# Gothic2 DNDR: Wann kommt man endlich in die Add on Welt?



## Mahni (1. Februar 2005)

Hallo

also ich bin gerade ziemlich am Anfang und bin bereits Bürger beim Bosper und werde jetzt dann Magier oder Söldner. Aber eher Magier!

Doch dann ist da noch so eine Sache mit den verschwundenen Leuten und so aber wann kommt man denn endlich mal in die neue Welt, manche hier berichten dass sie gleich am Anfang da rein gekommen sind!
Hilfe!


----------



## Herobin (1. Februar 2005)

Mahni am 01.02.2005 19:53 schrieb:
			
		

> Hallo
> 
> also ich bin gerade ziemlich am Anfang und bin bereits Bürger beim Bosper und werde jetzt dann Magier oder Söldner. Aber eher Magier!
> 
> ...



Gaaaaanz ruhig bleiben erstmal.
Das Addon ist vom Schwierigkeitsgrad sehr viel anspruchsvoller als
das Original.
Von daher empfehle ich dir, erstmal auf Level 10 zu trainieren,
bevor du einen Fuß in die neue Welt setzt.
Und nimm lieber Söldner.
Magier sind chancenlos, wenn man nicht angreift und danach direkt wieder
wegläuft.
Um in die neue Welt zu kommen, musst du erstmal die Vermisstenquest 
lösen. 
Dann wirst du von Vatras dahingeschickt.
Ein Tipp:
Die Lösung liegt bei den Banditen   
Den Rest musst du aber selber herausfinden.
Kloppe dich einfach durch alle Banditenlager (Feuerregen-Spruchrolle)

Herobin


----------



## Firen04 (2. Februar 2005)

Mahni am 01.02.2005 19:53 schrieb:
			
		

> Hallo
> 
> also ich bin gerade ziemlich am Anfang und bin bereits Bürger beim Bosper und werde jetzt dann Magier oder Söldner. Aber eher Magier!
> 
> ...



Erstmals würde ich dir empfehlen Söldner zu werden, da du es als Magier wirklich extrem schwer haben wirst. Ca. ab Level 8 kann man die Quests des Add on´s ohne Probleme lösen. Damit du dort hinkommst folge der Anfangsquest und geh zu Vatras. Der wird dich nach einem langen Dialog die Quest um die Vermissten von Korinis anbieten. Die musst du lösen. Danach kannst du mit Lares das Ornament zu den Wassermagiern bringen. Dort wird dir als Mitglied des Ring des Wassers die Quest, wo du die Ornamente finden sollst, aufgetragen. Nachdem du die erledigt hast sind nur ein paar Kleinigkeiten zu erledigen und dann kannst du in die Add on-Welt. Lares wird dir bei der Suche nach dem Ornament im Wald suchen helfen und außerdem hilft er dir in eine der Gilden unterzukommen. (Söldner)

(Gespeicherte Einträge)
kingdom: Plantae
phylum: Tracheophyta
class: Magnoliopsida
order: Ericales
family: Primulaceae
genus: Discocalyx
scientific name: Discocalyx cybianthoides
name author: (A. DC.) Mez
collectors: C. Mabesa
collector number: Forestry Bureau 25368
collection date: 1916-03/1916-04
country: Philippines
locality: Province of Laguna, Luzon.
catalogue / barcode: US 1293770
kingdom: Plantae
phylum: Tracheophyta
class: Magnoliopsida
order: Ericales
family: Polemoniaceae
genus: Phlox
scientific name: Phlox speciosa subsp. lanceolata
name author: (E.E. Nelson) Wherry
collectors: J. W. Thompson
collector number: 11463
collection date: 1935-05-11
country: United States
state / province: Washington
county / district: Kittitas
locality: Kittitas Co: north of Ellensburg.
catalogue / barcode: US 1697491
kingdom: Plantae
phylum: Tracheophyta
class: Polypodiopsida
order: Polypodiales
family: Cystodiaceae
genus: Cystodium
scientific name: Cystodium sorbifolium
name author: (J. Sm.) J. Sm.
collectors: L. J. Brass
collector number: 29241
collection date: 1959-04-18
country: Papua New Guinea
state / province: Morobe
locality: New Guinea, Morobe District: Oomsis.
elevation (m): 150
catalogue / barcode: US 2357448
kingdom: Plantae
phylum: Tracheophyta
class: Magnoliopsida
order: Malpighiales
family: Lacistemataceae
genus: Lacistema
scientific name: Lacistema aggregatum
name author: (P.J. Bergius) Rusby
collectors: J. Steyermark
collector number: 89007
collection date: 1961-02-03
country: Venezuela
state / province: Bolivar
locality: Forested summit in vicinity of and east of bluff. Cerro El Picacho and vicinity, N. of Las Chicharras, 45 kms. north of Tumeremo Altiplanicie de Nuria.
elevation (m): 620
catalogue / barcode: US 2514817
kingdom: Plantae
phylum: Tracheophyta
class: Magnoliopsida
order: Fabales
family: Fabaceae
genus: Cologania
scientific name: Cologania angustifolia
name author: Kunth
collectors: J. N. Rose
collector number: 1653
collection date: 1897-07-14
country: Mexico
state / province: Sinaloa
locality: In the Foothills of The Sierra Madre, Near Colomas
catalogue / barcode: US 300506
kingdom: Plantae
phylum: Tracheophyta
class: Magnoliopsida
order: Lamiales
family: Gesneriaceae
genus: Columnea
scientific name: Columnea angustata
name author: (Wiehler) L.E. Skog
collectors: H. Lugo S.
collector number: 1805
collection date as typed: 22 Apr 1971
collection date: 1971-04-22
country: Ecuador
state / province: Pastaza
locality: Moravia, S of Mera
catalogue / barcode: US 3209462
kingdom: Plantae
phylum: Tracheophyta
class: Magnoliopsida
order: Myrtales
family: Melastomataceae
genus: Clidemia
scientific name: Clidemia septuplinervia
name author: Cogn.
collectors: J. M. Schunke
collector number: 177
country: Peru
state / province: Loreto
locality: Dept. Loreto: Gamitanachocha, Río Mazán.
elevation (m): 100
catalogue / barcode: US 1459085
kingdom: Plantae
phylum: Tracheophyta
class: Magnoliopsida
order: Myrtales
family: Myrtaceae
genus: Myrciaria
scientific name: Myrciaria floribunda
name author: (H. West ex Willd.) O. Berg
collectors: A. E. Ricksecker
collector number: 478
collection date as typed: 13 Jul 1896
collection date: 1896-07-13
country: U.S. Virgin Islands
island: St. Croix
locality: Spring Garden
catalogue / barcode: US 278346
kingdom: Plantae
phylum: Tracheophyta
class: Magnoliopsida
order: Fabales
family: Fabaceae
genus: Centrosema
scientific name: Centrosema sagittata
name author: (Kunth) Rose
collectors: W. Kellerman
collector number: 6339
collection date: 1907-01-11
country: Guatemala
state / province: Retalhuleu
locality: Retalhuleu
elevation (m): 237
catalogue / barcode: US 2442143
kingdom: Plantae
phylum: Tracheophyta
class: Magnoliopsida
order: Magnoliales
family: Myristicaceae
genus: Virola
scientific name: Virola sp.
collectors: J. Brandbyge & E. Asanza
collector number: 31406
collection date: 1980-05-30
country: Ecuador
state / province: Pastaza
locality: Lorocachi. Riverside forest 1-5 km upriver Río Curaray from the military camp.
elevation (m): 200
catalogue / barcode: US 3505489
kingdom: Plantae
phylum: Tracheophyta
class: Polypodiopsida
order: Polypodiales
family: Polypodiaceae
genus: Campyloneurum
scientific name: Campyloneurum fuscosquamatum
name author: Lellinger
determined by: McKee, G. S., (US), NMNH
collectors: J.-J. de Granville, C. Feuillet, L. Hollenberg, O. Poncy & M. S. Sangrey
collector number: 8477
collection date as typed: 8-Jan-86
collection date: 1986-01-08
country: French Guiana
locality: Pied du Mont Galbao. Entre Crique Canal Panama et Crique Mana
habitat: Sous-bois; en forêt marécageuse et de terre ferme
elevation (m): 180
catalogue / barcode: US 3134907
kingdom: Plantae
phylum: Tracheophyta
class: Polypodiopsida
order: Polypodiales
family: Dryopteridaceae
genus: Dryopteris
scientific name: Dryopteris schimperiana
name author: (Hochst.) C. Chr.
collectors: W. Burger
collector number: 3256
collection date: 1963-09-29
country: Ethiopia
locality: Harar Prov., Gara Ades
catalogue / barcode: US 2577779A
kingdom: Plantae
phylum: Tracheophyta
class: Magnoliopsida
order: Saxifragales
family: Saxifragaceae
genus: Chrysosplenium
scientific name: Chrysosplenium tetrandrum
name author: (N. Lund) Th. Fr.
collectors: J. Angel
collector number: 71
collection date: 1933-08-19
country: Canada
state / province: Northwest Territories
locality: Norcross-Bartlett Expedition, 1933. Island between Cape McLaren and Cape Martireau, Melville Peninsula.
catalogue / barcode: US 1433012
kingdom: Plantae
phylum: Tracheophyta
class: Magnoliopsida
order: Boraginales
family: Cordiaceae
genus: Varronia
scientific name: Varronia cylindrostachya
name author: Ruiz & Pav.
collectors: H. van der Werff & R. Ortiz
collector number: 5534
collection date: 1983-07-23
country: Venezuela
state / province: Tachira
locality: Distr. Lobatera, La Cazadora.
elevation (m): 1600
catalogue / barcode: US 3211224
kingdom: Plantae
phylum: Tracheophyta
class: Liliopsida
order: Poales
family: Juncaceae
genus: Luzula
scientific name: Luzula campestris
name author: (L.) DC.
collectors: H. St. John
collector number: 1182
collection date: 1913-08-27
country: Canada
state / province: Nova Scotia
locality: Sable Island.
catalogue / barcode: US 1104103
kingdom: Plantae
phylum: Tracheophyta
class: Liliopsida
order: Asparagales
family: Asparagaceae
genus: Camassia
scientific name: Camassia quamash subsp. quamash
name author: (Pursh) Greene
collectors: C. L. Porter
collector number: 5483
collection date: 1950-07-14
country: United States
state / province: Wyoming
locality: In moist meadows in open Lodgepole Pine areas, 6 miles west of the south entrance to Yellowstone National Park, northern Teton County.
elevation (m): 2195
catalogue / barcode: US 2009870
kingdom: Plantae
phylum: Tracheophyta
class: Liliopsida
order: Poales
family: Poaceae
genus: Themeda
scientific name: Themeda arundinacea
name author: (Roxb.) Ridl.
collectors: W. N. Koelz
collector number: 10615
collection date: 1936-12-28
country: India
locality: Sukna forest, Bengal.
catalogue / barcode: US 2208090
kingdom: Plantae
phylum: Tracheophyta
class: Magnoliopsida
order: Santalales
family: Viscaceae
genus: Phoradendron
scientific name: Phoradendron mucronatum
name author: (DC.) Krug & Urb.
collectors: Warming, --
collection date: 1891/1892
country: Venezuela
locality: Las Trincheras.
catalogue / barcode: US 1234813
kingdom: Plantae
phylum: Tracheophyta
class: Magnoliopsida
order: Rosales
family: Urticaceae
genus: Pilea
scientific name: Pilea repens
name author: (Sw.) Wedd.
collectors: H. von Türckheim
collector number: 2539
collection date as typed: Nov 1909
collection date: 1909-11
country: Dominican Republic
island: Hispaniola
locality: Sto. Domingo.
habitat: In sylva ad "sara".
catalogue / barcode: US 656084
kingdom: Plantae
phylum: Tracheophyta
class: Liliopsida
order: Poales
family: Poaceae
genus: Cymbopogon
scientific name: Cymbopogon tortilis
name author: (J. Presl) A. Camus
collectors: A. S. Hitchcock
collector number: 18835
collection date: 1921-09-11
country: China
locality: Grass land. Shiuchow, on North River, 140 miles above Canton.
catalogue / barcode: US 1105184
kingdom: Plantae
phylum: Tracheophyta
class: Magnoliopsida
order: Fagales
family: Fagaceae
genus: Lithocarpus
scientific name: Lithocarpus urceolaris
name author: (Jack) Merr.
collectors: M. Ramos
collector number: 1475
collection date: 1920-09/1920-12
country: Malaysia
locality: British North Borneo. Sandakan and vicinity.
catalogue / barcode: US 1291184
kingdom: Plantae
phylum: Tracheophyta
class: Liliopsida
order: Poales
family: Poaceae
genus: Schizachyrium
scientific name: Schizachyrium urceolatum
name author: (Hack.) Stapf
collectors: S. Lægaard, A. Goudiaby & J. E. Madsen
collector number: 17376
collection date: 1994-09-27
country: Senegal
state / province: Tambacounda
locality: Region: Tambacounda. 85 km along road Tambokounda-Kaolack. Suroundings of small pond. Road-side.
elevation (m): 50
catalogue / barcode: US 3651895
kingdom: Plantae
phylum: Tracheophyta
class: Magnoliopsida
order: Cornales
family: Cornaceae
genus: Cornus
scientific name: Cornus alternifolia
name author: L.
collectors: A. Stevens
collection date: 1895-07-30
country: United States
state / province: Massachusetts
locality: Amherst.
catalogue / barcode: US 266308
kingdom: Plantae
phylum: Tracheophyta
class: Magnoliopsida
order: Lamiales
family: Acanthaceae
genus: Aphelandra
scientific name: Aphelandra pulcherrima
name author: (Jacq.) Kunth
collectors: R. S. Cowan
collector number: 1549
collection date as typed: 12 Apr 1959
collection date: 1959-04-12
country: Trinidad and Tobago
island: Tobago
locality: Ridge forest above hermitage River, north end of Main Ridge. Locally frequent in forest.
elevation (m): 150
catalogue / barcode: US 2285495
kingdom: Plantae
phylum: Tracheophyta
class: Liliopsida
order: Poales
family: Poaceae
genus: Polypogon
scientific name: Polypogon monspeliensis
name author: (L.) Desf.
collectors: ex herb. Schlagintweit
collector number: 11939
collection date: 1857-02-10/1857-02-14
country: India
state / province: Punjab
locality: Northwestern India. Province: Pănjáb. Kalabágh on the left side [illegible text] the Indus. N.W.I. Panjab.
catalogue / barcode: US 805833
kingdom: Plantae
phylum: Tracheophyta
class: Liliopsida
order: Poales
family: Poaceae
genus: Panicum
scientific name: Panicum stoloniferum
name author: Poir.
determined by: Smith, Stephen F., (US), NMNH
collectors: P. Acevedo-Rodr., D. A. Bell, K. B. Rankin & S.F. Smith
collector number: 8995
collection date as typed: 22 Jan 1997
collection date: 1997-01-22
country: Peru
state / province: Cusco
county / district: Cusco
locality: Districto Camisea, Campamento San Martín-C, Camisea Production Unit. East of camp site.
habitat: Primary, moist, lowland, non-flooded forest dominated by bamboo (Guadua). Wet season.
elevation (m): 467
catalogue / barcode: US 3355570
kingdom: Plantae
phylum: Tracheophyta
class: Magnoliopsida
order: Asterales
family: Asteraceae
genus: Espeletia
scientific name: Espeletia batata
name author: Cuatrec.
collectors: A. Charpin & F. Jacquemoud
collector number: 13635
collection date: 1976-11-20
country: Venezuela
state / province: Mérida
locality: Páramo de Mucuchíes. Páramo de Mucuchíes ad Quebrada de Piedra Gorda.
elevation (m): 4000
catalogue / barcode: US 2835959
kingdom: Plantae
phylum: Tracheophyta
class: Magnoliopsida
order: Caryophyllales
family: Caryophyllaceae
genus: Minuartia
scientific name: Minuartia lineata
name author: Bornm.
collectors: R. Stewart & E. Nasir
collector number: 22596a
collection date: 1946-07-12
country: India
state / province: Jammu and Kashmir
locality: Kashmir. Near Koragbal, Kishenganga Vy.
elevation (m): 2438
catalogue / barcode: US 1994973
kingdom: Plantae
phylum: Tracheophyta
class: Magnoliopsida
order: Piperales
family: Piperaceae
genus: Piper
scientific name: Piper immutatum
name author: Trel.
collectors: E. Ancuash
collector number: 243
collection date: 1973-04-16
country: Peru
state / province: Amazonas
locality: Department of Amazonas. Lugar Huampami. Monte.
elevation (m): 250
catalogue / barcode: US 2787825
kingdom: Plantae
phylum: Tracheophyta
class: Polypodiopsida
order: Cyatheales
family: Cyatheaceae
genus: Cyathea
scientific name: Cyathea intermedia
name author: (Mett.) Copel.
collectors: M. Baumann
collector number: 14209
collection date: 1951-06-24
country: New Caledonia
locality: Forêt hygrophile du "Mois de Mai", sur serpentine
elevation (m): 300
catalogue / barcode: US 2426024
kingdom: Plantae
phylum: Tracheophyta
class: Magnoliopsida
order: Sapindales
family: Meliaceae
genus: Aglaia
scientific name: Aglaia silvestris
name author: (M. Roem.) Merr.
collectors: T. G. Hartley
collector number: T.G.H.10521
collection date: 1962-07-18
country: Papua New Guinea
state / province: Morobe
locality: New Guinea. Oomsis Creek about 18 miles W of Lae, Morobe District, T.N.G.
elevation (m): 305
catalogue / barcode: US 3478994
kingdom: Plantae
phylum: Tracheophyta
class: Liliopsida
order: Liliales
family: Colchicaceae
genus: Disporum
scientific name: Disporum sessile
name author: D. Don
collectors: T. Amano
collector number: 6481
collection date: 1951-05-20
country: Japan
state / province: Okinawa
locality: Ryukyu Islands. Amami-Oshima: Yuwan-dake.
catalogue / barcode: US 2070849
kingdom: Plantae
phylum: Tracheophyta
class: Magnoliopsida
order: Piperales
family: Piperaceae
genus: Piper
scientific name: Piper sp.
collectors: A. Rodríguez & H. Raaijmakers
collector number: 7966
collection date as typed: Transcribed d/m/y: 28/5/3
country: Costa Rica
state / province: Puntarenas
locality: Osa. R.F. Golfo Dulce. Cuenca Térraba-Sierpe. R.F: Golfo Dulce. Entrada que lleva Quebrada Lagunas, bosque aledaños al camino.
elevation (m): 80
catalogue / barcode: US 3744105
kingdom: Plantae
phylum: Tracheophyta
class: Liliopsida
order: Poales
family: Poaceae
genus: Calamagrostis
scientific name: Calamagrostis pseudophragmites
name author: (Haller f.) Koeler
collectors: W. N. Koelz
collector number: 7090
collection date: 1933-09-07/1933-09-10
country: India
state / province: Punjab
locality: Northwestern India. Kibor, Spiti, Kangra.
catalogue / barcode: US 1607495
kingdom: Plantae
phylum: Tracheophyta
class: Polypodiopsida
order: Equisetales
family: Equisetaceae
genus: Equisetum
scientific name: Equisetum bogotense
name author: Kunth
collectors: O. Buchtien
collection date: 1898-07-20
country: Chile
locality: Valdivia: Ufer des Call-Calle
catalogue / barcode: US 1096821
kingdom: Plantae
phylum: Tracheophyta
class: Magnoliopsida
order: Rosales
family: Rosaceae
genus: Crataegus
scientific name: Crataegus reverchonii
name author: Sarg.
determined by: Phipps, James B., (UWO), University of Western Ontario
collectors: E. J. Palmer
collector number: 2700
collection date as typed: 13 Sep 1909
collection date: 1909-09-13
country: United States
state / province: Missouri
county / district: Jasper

* Zu erledigende Aufgaben *
**1)** Beantworte zur Forendiskussion über Gothic 2 kurz diese Fragen:
(a) Bei wem ist Mahni bereits Bürger?
(b) Bis zu welchem Level soll man laut Herobin trainieren, bevor man die neue Welt betritt?
(c) Wer hilft laut Firen04 bei der Suche nach dem Ornament im Wald?
**2)** Schreibe aus den gespeicherten Einträgen die Zeilen wortgetreu ab, beginnend mit der Zeile, die „genus: Cyathea“ enthält, und endend mit der Zeile, die „collector number: 7966“ enthält. Beide Zeilen gehören dazu.

* Geordnete Ausgaben *
**1)**
(a) Bei Bosper.
(b) Bis Level 10.
(c) Lares.

**2)**
genus: Cyathea
scientific name: Cyathea intermedia
name author: (Mett.) Copel.
collectors: M. Baumann
collector number: 14209
collection date: 1951-06-24
country: New Caledonia
locality: Forêt hygrophile du "Mois de Mai", sur serpentine
elevation (m): 300
catalogue / barcode: US 2426024
kingdom: Plantae
phylum: Tracheophyta
class: Magnoliopsida
order: Sapindales
family: Meliaceae
genus: Aglaia
scientific name: Aglaia silvestris
name author: (M. Roem.) Merr.
collectors: T. G. Hartley
collector number: T.G.H.10521
collection date: 1962-07-18
country: Papua New Guinea
state / province: Morobe
locality: New Guinea. Oomsis Creek about 18 miles W of Lae, Morobe District, T.N.G.
elevation (m): 305
catalogue / barcode: US 3478994
kingdom: Plantae
phylum: Tracheophyta
class: Liliopsida
order: Liliales
family: Colchicaceae
genus: Disporum
scientific name: Disporum sessile
name author: D. Don
collectors: T. Amano
collector number: 6481
collection date: 1951-05-20
country: Japan
state / province: Okinawa
locality: Ryukyu Islands. Amami-Oshima: Yuwan-dake.
catalogue / barcode: US 2070849
kingdom: Plantae
phylum: Tracheophyta
class: Magnoliopsida
order: Piperales
family: Piperaceae
genus: Piper
scientific name: Piper sp.
collectors: A. Rodríguez & H. Raaijmakers
collector number: 7966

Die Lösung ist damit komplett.